Impacts on Our Planet and Space Infrastructure
CMEs rarely pose immediate danger to people, but they do affect life on Earth through generating geomagnetic storms that impact conditions in Earth's vicinity, where about 11,000 satellites, including Indian satellites, orbit.
"The most spectacular displays of a CME are auroras, which are direct evidence that charged particles from our star journey to Earth," the scientist clarifies.
"However, they may make all the electronics aboard spacecraft malfunction, knock down electrical networks and affect weather and communication satellites."
Past Solar Events
- The strongest solar event in history was the 1859 solar superstorm that disabled telegraph lines worldwide
- During 1989, sections of Canadian electrical network was knocked out, leaving millions in darkness for hours
- In November 2015, solar storms disturbed flight operations, leading to chaos across Scandinavia and various European airports
- Recently in 2022, a CME had led to dozens of spacecraft being lost
With capability to observe what happens in the solar atmosphere and spot solar activity or solar eruption as it happens, measure its heat at origin and watch its trajectory, this serves as a forewarning to shut down electrical systems and spacecraft and move them to safety.
The Mission's Unique Advantage
There are other solar missions watching the Sun, India's spacecraft holds an edge over others regarding watching the corona.
"The instrument is the exact size that lets it effectively simulate lunar coverage, completely blocking the Sun's photosphere permitting an uninterrupted view of almost all solar atmosphere around the clock, 365 days a year, even during solar events," notes the expert.
In other words, the coronagraph functions as a synthetic eclipse, obscuring the solar glare allowing scientists constantly study the dim solar atmosphere – a feat natural eclipses provide only during eclipses.
Moreover, this is the only mission that can study solar events in visible light, enabling it to determine eruption heat and thermal output – crucial data that show the intensity of an eruption if it headed toward Earth.
Readiness for Peak Period
To prepare for next year's peak solar activity period, researchers collaborated analyzing the data obtained from one of the largest solar eruption that Aditya-L1 has recorded until now.
This event began on 13 September 2024 during early hours.
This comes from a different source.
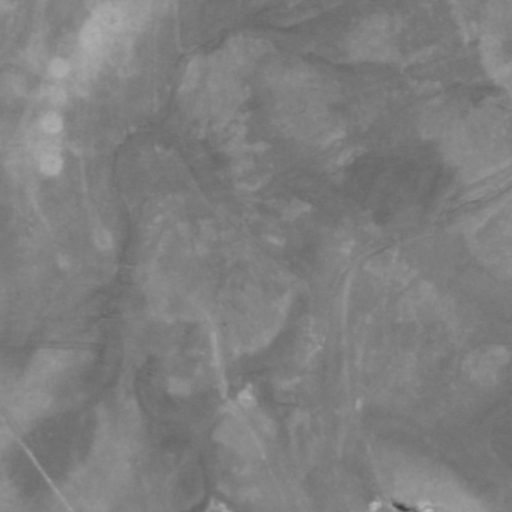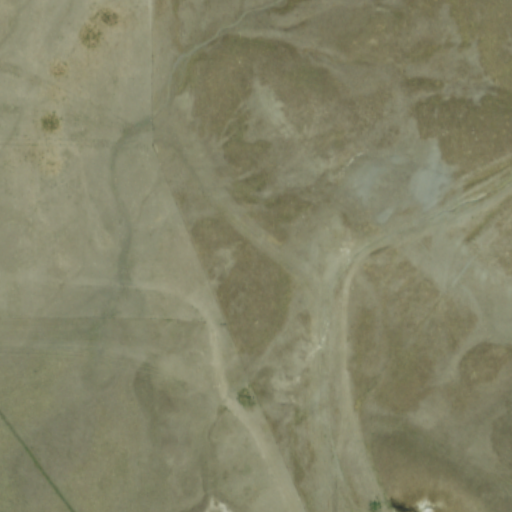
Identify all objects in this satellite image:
road: (352, 319)
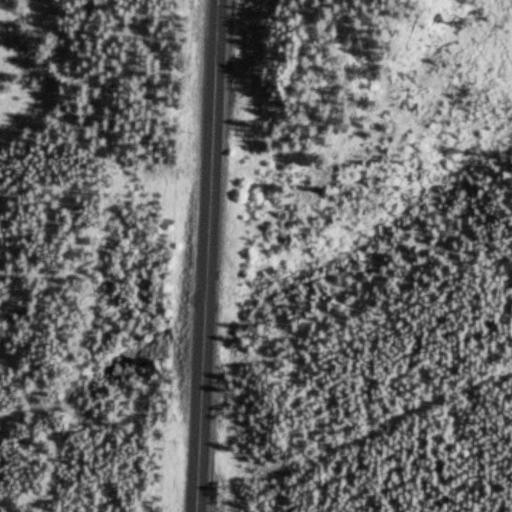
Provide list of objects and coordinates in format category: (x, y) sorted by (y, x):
road: (200, 256)
road: (98, 381)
Its mass was 270 million tonnes – for comparison that sank Titanic weighed much less.
At origin, its temperature reached extreme levels with energy equivalent comparable to millions of tons of TNT – relative to nuclear weapons used in Japan were 15 kilotons and 21 kilotons respectively.
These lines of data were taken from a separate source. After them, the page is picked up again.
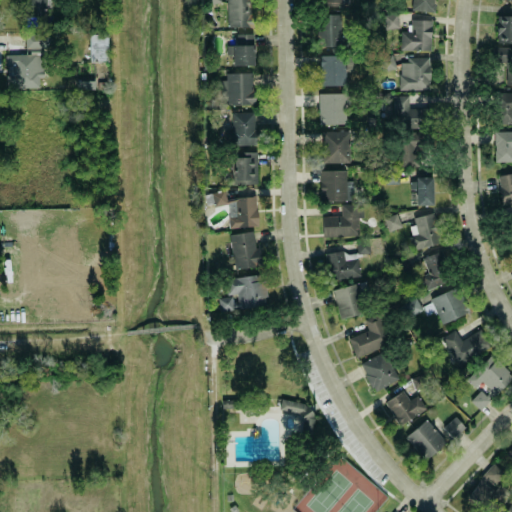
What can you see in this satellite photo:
building: (238, 12)
building: (390, 18)
building: (503, 27)
building: (331, 28)
building: (416, 34)
building: (97, 46)
building: (241, 48)
building: (506, 55)
building: (385, 59)
building: (334, 67)
building: (413, 72)
building: (239, 87)
building: (504, 102)
building: (331, 106)
building: (242, 124)
building: (407, 127)
building: (502, 144)
building: (334, 145)
road: (463, 163)
building: (244, 167)
building: (391, 174)
building: (334, 184)
building: (505, 185)
building: (422, 189)
building: (218, 196)
building: (241, 210)
building: (343, 219)
building: (391, 220)
building: (424, 229)
building: (510, 233)
building: (362, 245)
building: (244, 249)
building: (341, 264)
building: (434, 269)
road: (295, 271)
building: (243, 290)
building: (350, 297)
building: (448, 303)
building: (448, 303)
road: (164, 327)
road: (204, 330)
road: (256, 331)
building: (369, 335)
road: (63, 338)
building: (464, 343)
building: (465, 345)
building: (378, 369)
building: (489, 374)
building: (487, 378)
building: (478, 399)
building: (403, 405)
building: (402, 406)
building: (296, 411)
parking lot: (342, 413)
building: (300, 414)
road: (213, 424)
building: (453, 425)
building: (432, 434)
building: (424, 438)
road: (470, 459)
building: (486, 488)
building: (477, 491)
park: (341, 492)
building: (508, 507)
building: (508, 507)
road: (433, 508)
Although these figures make it sound massive, the expert classifies it as a "medium-sized" one.
The asteroid which wiped out prehistoric life on Earth carried enormous energy and during the Sun's maximum activity cycle, there may be eruptions with energy content equal to even more than that.
"In my view the CME we analyzed to have occurred during periods of typical solar activity. This establishes the benchmark that we'll be using assessing what is in store during solar maximum arrives," he states.
"The insights gained will assist in work out the countermeasures to be adopted to protect satellites in orbit. Additionally, they'll aid us gain a better understanding of our space environment," he concludes.